═════ ENTRIES PROVIDED ═════

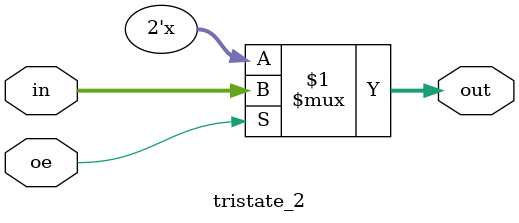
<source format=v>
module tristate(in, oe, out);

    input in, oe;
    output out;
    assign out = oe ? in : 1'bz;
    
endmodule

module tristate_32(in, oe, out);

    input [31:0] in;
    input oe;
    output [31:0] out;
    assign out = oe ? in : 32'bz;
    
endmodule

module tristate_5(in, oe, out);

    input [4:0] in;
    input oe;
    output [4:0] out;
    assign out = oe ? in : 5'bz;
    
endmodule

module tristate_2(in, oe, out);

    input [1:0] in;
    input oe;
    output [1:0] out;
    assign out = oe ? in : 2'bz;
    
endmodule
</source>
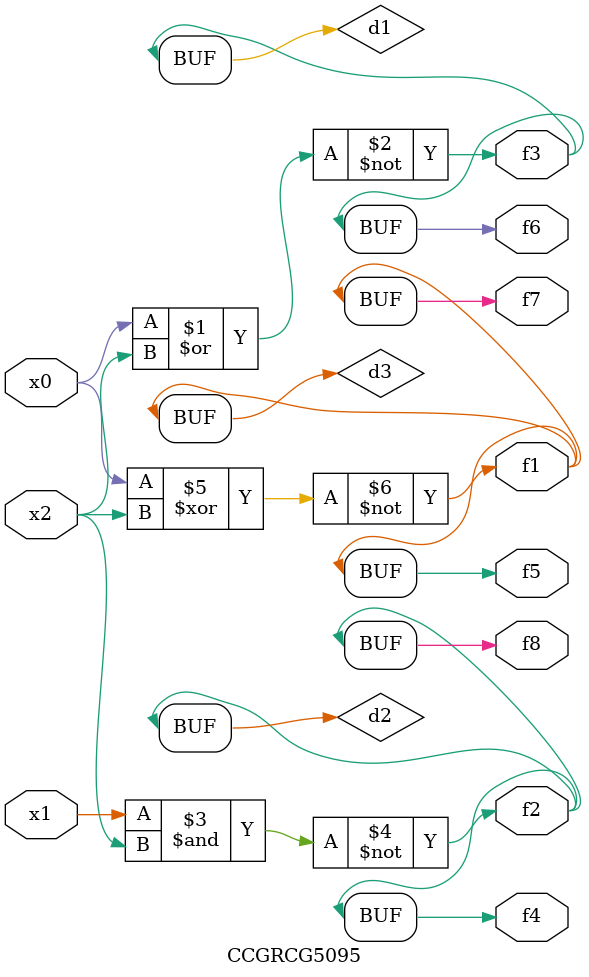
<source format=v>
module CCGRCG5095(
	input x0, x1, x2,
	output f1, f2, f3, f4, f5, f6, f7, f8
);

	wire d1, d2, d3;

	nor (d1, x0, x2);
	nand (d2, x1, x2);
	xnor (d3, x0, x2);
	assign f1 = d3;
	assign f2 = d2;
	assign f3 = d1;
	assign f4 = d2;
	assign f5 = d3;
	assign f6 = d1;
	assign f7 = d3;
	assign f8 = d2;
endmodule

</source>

═════

### YOUR ASSIGNMENT:
Starting with the line that contains "assign f5 = d3;", output every line through the end of the listing above, unchanged.

### SOLVED EXERCISE:
	assign f5 = d3;
	assign f6 = d1;
	assign f7 = d3;
	assign f8 = d2;
endmodule

</source>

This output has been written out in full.